- Directions
Revise the blog post starting at "Saturday, April 25, 2009" and ending at "update my blog.", replacing "yukky" with "dreary".

Saturday, April 25, 2009

What I am...

So, I rarely have down time... and I would like to think it's because I am doing a lot of productive things but today I have claimed down time because it's yukky outside and I don't at all feel like baking. The weather is yukky, I am stuck at the bakery... and nobody wants to come to the bakery when the weather is yukky so I figured I'd update my blog.

Here's what's up with me... I own a vegan bakery in the suburbs of Salt Lake City... after talking about starting various vegan businesses for many years I finally did it (about a year ago). I guess the real trick was tethering myself to one place for more than a few months. I am still not at all fully invested in being stuck here but for now, this is where I am... this is what I do...
so that's the bakery... I'm pretty proud of it, even though it's a small operation in the alley of a Chinese food spot...



I've also been training for triathlons. It's pretty intense... I've been doing two work outs a day and it's exhausting. I guess that would be why I have no time more than anything. I guess I've always been drawn to crazy extreme stuff but I like doing things I can be proud of. I have my first race in a few weeks and I am looking forward to it so much!!! I got to go check out my new bike today, it came in to the bike shop but they still have to build it... it's amazing!

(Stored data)
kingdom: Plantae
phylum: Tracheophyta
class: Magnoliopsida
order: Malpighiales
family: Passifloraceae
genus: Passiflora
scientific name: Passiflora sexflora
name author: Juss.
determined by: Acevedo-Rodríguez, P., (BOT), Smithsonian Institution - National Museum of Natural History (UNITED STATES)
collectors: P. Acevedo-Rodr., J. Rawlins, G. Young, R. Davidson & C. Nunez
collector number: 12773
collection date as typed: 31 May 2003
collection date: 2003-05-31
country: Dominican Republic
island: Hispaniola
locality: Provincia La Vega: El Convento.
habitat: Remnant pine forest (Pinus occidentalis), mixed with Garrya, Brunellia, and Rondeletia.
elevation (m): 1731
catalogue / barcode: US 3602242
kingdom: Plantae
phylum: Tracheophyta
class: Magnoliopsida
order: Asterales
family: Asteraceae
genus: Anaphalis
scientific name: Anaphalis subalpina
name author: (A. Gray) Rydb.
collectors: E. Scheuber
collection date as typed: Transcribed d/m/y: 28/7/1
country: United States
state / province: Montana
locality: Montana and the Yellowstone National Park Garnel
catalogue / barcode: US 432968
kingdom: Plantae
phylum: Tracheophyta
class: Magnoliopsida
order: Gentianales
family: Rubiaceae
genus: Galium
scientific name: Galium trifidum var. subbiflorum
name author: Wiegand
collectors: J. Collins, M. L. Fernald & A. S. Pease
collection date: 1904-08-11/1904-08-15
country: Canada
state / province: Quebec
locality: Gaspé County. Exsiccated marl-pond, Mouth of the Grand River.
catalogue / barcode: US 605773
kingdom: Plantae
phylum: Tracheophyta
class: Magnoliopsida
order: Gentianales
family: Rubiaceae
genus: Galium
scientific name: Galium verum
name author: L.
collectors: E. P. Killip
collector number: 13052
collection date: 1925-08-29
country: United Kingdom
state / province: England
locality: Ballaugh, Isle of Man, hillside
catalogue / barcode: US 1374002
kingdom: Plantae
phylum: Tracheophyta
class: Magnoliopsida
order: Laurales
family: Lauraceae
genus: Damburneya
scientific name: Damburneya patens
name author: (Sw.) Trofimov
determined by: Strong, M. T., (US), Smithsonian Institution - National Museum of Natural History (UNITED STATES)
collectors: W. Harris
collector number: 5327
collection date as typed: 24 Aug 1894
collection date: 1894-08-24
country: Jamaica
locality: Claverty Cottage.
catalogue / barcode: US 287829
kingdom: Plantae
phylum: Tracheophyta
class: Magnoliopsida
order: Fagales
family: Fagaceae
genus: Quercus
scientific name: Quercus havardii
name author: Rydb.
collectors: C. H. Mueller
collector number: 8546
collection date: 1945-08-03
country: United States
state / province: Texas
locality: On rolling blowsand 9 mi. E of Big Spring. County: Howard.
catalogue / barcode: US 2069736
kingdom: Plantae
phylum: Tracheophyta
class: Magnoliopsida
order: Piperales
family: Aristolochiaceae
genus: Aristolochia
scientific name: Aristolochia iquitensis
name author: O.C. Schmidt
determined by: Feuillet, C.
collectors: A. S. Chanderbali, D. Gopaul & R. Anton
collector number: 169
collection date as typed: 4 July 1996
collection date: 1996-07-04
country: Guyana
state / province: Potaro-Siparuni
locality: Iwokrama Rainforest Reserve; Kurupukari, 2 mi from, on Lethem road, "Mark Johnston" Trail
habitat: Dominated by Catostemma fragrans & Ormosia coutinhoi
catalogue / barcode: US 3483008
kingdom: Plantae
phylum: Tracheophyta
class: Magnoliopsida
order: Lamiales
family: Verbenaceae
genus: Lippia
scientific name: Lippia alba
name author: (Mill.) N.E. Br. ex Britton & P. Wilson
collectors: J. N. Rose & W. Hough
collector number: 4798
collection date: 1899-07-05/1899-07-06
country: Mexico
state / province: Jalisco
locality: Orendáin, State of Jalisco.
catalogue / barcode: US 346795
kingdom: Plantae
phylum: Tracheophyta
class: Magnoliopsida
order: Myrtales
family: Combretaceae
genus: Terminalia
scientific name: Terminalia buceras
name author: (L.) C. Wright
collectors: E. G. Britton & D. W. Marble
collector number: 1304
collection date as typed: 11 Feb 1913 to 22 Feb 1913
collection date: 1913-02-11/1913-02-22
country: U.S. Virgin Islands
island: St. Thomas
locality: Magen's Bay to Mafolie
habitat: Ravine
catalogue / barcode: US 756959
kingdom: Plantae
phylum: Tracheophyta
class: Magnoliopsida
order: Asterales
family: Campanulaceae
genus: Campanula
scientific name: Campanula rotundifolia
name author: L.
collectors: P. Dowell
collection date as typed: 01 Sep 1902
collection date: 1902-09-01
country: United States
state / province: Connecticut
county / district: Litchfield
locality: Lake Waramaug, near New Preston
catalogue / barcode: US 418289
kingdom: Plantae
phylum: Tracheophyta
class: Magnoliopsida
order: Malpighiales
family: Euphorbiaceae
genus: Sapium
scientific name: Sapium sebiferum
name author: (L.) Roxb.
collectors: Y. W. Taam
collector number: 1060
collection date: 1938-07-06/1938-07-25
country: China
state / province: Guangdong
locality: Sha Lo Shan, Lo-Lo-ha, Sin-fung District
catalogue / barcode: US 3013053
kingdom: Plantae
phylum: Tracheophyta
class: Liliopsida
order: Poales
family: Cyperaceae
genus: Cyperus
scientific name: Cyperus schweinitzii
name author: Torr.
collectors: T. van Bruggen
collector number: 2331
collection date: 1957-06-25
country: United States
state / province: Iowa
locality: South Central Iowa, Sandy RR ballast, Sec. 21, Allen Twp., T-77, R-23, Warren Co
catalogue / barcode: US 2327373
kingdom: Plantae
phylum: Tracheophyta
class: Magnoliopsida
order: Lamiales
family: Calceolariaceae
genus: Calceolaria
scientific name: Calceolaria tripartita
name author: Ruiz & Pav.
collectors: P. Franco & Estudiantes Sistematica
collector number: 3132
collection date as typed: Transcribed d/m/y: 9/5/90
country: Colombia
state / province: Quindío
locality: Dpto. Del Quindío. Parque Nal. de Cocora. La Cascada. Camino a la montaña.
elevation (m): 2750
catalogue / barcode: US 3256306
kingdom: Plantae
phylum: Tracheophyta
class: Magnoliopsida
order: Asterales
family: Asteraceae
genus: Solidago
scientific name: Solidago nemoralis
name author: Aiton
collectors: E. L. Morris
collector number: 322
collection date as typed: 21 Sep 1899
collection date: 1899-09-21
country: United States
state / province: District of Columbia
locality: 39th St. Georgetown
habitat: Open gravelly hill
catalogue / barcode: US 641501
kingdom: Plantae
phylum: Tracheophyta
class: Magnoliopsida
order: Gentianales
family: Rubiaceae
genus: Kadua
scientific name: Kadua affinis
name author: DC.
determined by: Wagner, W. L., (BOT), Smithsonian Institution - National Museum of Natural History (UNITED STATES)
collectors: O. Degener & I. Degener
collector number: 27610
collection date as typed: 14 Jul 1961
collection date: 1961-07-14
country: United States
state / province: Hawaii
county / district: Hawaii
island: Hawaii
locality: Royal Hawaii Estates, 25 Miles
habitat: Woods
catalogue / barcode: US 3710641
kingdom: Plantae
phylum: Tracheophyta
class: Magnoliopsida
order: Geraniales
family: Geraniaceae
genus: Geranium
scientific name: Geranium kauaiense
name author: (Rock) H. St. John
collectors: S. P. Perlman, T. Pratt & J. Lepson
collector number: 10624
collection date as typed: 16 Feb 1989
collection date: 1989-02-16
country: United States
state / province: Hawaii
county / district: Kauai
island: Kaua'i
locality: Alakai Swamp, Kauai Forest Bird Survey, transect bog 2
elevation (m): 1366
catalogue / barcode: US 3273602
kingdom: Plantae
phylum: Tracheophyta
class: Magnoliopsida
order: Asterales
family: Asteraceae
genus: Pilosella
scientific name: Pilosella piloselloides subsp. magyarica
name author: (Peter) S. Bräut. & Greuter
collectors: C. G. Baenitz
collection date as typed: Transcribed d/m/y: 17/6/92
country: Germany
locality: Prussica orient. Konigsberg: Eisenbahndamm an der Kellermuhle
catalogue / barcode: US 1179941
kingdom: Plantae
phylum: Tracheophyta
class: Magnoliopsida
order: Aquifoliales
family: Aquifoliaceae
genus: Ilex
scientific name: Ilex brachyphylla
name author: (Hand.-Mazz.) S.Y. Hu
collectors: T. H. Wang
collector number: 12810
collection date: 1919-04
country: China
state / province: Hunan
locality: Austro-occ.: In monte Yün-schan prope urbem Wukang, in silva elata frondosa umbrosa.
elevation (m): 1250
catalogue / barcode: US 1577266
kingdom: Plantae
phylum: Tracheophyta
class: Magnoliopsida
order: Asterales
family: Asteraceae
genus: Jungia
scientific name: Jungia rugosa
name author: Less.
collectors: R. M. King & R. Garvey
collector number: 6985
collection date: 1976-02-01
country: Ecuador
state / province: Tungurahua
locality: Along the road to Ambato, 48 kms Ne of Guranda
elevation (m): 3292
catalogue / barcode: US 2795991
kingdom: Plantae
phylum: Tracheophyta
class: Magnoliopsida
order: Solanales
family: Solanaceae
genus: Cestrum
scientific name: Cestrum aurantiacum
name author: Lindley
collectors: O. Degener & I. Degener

- Expected answer
Saturday, April 25, 2009

What I am...

So, I rarely have down time... and I would like to think it's because I am doing a lot of productive things but today I have claimed down time because it's dreary outside and I don't at all feel like baking. The weather is dreary, I am stuck at the bakery... and nobody wants to come to the bakery when the weather is dreary so I figured I'd update my blog.